Project Image  Conceptual Artist Image of a Subsea Limbed Robot

The Underwater Mobile Manipulation project will develop and demonstrate key elements of an underwater robotics system that can provide unprecedented levels of perception and manipulation that will meet the challenges of the offshore energy sector. This objective will be met by developing an advanced perception suite for underwater manipulation and adapting the dexterous robotic manipulation technology suite demonstrated on the DARPA Robotics Challenge (DRC) RoboSimian robot for underwater applications.

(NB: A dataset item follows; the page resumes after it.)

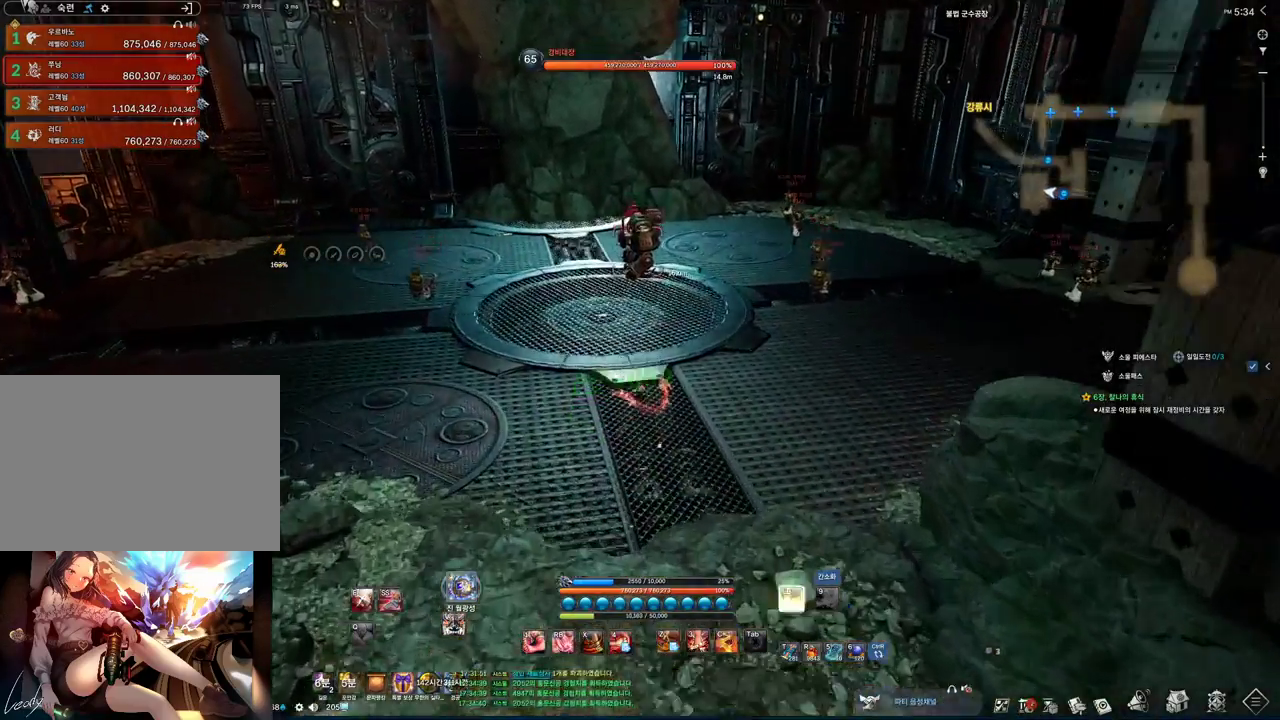
{"keys": ["a"], "mouse": [], "events": [[33, "a", "down"], [67, "mouse_right", "down"], [267, "mouse_right", "up"], [367, "4", "down"], [467, "w", "up"], [500, "4", "up"]]}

The Underwater Mobile Manipulation project will perform technology development in the areas of perception, robotic limb hardware and robotic limb control in order to develop a subsea automated manipulation system. This development will build on capabilities demonstrated on other JPL limbed robotic platforms such as the Curiosity Rover, ATHLETE, and RoboSimian. The Underwater Mobile Manipulation robotic system will consist of a perception suite, 7 degree of freedom robotic limb and associated perception and control software. The perception suite includes color stereo cameras in dome-port underwater housings, a 2D imaging sonar, a variable illumination underwater light and a pan-tilt mount. Fused opti-acoustic point clouds will be created from these instruments using JPL stereo vision and sensor fusion techniques and acoustic image processing techniques described in literature. The robotic limb will be adapted from the modular limb design used by RoboSimian. Each joint will employ the same high power-density harmonic geared actuator. Actuator control electronics will reside in the actuator housings. The limb will incorporate a 3 DOF gripper based off of the RoboSimian CAMHand. On both the limb actuators and gripper, traditional o-ring and spring-energized sealing approaches will be used to seal the air-filled housings to 30m depth. To control the limb we will adapt the high DOF motion planning from ATHLETE and RoboSimian which make use of distributed, networked motor control components. Semi-autonomous manipulation behaviors will be developed by parameterizing behaviors to chain together sets of arm motions while monitoring end-effector force measurements. Scene reconstruction products, such as targets or collision volumes, will act as inputs into behaviors.